Proteomic Investigations of Transcription Factors Critical in Geniposide-Mediated Suppression of Alcoholic Steatosis and in Overdose-Induced Hepatotoxicity on Liver in Rats.

Alcoholic steatosis is one of the most prevalent forms of liver disease, and appropriate insight and application of anti-steatosis drugs must be considered. Geniposide, the major active constituent of the Gardenia jasminoides (Ellis) fruit, has been commonly used as a traditional herbal medicine for the treatment of liver diseases. However, its hepatoprotective effect on alcoholic steatosis has not been reported. Moreover, geniposide overdose-induced hepatotoxicity was demonstrated.
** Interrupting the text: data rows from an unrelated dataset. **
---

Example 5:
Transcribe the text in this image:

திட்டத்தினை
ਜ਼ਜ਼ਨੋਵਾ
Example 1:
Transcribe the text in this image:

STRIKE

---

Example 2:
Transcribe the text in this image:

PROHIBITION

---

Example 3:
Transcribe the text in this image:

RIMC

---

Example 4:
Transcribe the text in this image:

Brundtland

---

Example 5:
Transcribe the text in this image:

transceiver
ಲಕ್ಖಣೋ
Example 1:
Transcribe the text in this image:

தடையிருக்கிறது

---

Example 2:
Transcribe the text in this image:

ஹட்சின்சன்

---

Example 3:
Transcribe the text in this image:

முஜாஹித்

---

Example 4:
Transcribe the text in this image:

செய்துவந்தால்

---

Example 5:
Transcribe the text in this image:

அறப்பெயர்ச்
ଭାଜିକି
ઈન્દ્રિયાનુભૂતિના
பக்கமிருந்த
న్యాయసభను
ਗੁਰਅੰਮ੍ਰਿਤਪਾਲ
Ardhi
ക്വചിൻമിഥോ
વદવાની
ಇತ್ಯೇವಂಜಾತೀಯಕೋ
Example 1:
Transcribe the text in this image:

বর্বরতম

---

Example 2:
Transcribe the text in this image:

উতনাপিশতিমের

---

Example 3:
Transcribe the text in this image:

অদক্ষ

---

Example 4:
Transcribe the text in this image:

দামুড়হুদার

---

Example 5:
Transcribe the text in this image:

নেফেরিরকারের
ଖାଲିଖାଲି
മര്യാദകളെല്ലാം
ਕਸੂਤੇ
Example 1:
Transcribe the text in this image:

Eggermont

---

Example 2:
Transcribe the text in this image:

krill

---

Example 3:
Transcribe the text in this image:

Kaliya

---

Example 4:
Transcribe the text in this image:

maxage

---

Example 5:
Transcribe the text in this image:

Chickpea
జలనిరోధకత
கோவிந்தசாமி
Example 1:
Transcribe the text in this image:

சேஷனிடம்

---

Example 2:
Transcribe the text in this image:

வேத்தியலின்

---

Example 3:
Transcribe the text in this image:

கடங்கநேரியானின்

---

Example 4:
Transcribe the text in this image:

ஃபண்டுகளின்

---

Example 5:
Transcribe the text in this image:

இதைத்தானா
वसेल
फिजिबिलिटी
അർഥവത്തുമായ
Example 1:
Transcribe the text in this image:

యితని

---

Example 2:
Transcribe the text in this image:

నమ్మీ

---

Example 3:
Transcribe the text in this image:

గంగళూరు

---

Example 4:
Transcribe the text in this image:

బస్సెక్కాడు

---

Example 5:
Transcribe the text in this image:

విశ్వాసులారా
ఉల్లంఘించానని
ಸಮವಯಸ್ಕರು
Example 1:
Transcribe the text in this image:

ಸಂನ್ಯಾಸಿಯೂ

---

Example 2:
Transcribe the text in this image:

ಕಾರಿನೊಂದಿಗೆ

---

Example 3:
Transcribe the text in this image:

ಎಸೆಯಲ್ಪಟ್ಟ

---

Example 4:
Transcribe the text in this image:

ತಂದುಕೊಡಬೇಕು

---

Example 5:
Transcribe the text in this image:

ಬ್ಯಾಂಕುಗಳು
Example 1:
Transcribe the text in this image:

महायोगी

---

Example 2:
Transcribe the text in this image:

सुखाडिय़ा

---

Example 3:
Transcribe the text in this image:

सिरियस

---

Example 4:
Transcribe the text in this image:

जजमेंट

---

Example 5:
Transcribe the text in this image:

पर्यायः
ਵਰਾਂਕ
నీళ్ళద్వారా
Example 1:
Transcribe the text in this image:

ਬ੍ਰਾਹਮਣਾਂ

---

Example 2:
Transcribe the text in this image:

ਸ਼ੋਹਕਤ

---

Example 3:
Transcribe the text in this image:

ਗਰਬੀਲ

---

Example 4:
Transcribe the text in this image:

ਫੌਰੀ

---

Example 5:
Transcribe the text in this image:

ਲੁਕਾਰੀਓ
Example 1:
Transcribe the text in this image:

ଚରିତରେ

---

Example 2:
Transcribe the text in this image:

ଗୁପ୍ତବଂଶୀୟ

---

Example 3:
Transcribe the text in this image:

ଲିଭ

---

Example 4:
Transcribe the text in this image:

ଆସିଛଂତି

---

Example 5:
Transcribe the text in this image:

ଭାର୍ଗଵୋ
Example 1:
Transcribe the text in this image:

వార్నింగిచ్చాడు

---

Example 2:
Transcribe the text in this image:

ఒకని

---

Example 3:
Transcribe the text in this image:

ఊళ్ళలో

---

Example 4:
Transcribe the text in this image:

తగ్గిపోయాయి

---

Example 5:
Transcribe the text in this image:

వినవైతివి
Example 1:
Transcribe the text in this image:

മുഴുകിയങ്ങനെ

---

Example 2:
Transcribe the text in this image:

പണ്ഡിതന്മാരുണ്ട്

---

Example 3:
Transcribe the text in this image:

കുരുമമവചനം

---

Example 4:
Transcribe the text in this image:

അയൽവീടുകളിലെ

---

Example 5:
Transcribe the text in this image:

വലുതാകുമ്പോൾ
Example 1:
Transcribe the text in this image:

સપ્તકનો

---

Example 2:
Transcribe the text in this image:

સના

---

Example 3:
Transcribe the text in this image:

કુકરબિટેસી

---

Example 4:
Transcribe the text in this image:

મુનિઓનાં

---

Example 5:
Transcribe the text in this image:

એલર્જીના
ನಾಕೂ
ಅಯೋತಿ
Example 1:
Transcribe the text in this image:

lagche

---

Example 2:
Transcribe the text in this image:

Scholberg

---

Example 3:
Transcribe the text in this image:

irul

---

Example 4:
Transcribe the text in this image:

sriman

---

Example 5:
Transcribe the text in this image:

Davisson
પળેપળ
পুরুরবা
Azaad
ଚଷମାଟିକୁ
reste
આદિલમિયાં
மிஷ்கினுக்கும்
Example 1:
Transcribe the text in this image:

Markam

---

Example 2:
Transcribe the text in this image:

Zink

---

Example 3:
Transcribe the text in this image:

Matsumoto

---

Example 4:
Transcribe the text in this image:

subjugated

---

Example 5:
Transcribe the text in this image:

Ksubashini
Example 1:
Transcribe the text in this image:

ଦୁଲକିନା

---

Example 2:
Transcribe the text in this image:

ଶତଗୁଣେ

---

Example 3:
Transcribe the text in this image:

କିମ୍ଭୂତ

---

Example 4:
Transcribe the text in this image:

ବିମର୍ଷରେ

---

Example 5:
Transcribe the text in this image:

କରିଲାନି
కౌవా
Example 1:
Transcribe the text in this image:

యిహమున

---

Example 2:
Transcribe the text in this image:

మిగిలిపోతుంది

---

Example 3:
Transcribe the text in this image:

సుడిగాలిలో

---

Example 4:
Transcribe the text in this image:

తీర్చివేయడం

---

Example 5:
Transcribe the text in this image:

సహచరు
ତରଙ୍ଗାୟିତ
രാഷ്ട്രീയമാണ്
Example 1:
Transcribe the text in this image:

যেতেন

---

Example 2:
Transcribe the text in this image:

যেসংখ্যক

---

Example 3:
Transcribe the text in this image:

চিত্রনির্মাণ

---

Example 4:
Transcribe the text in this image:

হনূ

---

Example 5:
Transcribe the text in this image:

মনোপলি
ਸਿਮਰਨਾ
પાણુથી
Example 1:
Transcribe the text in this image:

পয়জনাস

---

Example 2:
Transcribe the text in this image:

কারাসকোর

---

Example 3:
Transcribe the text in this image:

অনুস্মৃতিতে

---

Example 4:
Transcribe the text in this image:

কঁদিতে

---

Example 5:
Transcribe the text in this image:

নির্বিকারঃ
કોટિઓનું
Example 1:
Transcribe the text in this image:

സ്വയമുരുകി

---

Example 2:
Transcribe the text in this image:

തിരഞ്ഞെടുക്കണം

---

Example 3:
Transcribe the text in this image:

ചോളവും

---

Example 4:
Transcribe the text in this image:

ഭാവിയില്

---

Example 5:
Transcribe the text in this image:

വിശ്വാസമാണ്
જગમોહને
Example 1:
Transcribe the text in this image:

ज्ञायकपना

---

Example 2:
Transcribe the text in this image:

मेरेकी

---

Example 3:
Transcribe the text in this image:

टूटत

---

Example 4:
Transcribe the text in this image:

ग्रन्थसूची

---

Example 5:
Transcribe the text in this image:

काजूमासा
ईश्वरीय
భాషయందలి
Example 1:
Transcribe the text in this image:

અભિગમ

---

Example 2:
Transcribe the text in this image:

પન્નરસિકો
Hence, its therapeutic effects and overdose-induced hepatotoxicity in rat models along with corresponding targets, especially the targets of transcription factors (TFs), were systematically investigated in this study by using a concatenated tandem array of consensus TF response elements. The results indicate that geniposide can attenuate alcoholic steatosis and liver injury by enhancing the transcriptional activities of peroxisome proliferator-activated receptor-α and hepatocyte nuclear factors 1α and 4α, while geniposide overdose perturbs other TFs. In addition, therapeutic doses and overdoses of geniposide have differentiated target TFs. This study is the first to provide a systematic insight into the difference of critical transcription factors between the actions of therapeutic doses and overdoses of geniposide, as well as much-needed attention to the important topic of alcoholic liver disease therapy.